* _What the task requires_
Print the lines that run from the line with "731 515 1335" to the line with "682 261 1653", keeping both end lines, exactly as they appear in the entries below, and nothing else.

* _Records for processing_

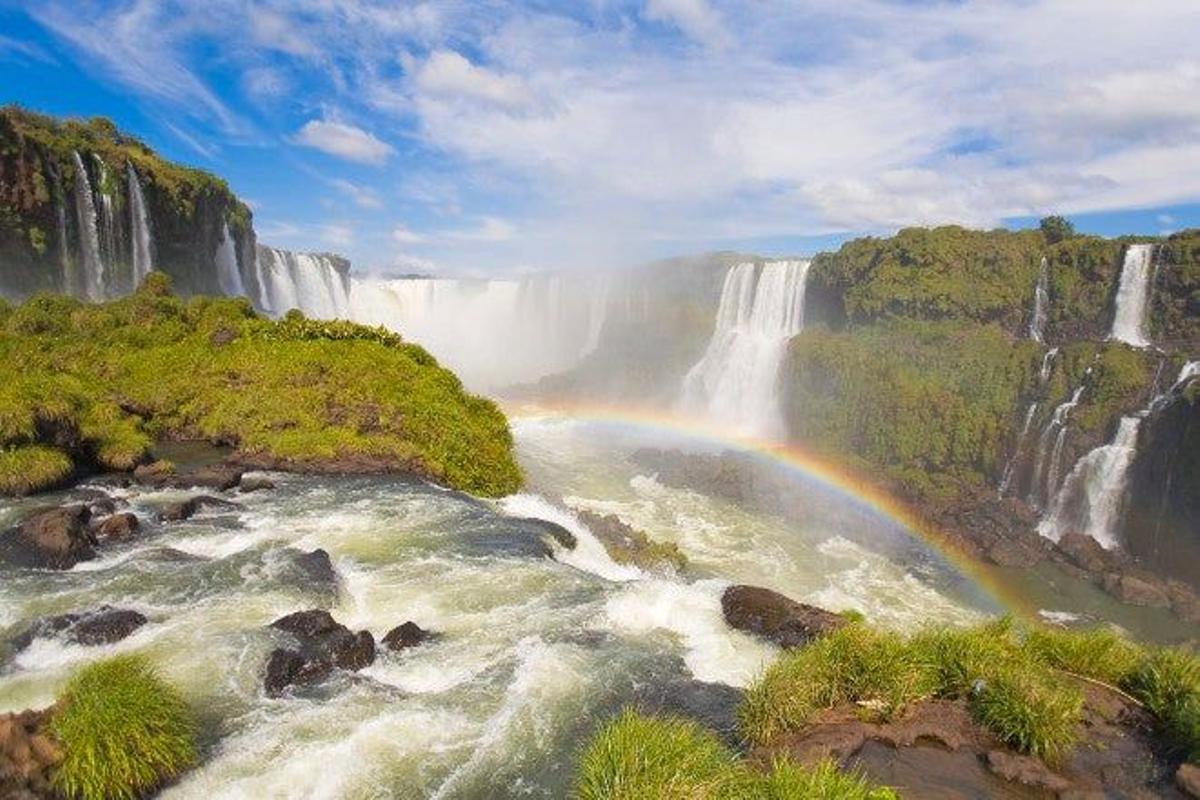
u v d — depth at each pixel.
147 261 62.94
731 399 76.50
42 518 21.83
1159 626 38.12
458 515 27.17
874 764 13.14
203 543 23.22
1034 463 53.66
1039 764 13.12
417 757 13.63
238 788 12.51
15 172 51.62
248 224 80.62
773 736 13.80
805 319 77.00
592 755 12.07
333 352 40.12
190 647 16.50
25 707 14.20
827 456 61.06
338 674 16.16
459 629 18.72
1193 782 12.66
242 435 34.41
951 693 15.12
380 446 33.50
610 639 18.36
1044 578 43.31
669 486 52.31
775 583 38.56
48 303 43.72
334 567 22.05
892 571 42.25
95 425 31.72
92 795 11.34
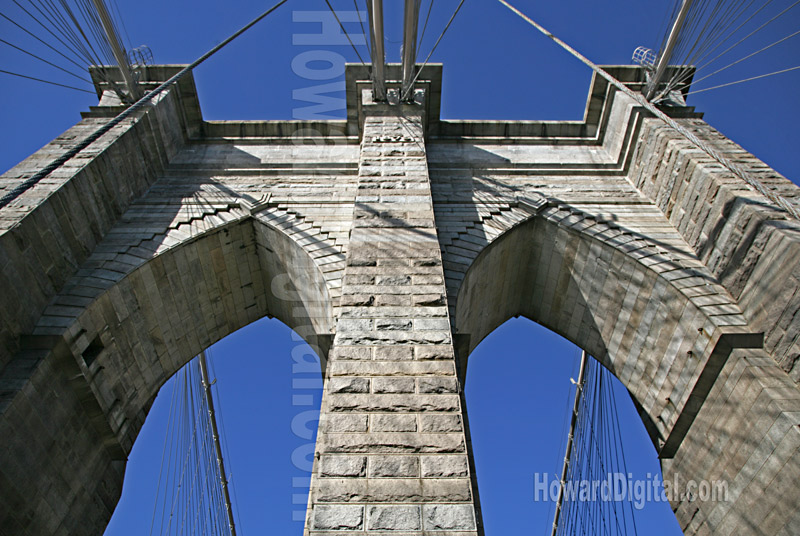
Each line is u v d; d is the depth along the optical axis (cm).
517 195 1958
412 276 1343
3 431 1172
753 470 1293
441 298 1282
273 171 2058
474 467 1019
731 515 1335
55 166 1314
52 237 1480
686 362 1512
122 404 1527
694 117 2102
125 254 1623
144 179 1942
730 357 1409
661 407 1580
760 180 1634
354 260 1388
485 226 1791
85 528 1385
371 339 1176
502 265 1842
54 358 1351
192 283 1752
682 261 1653
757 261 1465
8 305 1308
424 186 1719
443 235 1741
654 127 1975
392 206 1614
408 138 2014
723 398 1409
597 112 2278
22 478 1210
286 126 2261
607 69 2250
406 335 1186
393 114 2166
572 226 1798
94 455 1442
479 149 2223
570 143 2255
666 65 2053
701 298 1520
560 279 1880
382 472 938
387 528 862
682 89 2222
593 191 1995
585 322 1853
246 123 2269
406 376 1099
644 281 1658
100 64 2072
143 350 1620
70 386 1380
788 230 1429
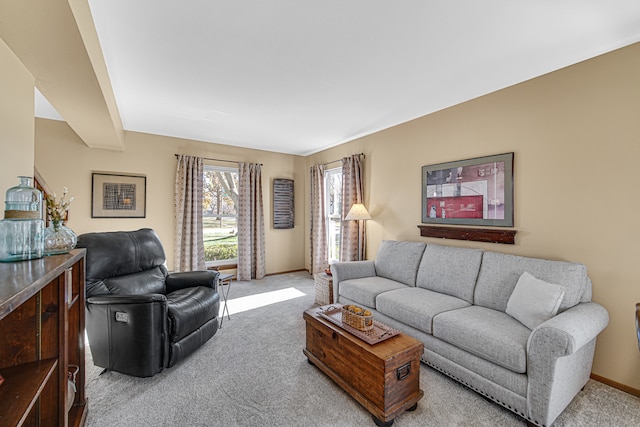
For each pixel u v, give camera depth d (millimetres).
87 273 2297
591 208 2176
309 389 1990
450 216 3158
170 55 2180
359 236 4293
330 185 5332
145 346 2070
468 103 3014
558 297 1830
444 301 2484
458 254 2785
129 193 4141
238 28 1862
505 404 1743
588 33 1897
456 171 3096
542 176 2443
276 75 2506
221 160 4973
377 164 4160
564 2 1612
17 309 1257
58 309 1327
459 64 2312
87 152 3865
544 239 2428
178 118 3619
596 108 2150
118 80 2586
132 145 4180
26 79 1768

* _Task answer_
731 515 1335
55 166 1314
52 237 1480
686 362 1512
122 404 1527
694 117 2102
125 254 1623
144 179 1942
730 357 1409
661 407 1580
760 180 1634
354 260 1388
485 226 1791
85 528 1385
371 339 1176
502 265 1842
54 358 1351
192 283 1752
682 261 1653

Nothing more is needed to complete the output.